**AIM OF THE TASK**
Look through the data below. Collect every line where the word "如下所示" occurs.

[Stored data entries]
################
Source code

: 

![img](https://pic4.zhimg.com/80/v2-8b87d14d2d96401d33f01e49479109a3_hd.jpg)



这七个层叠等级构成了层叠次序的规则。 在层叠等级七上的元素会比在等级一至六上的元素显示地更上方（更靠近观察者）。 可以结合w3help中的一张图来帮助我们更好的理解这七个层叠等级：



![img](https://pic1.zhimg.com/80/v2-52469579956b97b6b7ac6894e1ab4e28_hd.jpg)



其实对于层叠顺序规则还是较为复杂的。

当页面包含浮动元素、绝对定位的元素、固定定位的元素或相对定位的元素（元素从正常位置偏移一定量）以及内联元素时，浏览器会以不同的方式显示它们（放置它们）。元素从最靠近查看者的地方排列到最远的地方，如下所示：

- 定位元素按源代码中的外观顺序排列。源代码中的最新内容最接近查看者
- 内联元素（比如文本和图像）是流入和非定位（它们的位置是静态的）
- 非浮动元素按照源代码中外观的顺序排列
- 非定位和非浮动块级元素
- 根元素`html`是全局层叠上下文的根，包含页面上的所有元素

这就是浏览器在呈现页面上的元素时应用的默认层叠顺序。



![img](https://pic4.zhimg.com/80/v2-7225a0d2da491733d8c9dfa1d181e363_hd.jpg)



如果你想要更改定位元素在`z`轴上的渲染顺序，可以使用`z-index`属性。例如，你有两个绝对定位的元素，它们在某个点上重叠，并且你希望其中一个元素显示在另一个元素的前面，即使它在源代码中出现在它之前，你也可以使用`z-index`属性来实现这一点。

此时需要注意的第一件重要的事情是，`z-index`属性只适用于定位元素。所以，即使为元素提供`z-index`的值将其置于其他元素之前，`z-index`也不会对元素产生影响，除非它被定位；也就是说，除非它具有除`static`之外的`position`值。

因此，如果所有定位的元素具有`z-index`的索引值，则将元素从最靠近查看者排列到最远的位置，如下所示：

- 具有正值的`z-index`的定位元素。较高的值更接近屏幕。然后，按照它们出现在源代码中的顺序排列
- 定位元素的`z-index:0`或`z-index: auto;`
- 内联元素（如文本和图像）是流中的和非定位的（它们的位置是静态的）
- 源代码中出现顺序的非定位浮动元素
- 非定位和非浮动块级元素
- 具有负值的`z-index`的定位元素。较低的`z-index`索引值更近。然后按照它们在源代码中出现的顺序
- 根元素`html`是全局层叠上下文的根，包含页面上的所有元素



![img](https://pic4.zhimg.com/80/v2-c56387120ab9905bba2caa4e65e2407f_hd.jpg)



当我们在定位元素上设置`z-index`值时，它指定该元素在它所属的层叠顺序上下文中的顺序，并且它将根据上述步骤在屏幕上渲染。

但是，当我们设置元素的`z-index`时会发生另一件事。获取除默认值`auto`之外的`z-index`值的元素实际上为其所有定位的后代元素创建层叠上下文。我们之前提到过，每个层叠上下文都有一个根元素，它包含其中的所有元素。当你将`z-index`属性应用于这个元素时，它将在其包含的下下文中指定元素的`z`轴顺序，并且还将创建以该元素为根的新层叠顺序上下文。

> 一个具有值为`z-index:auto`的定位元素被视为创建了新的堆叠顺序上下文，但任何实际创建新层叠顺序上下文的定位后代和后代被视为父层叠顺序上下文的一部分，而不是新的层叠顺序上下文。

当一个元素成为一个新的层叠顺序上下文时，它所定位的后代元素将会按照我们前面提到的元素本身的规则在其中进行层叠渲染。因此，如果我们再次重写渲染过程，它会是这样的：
################
**WORKED SOLUTION**
当页面包含浮动元素、绝对定位的元素、固定定位的元素或相对定位的元素（元素从正常位置偏移一定量）以及内联元素时，浏览器会以不同的方式显示它们（放置它们）。元素从最靠近查看者的地方排列到最远的地方，如下所示：
因此，如果所有定位的元素具有`z-index`的索引值，则将元素从最靠近查看者排列到最远的位置，如下所示：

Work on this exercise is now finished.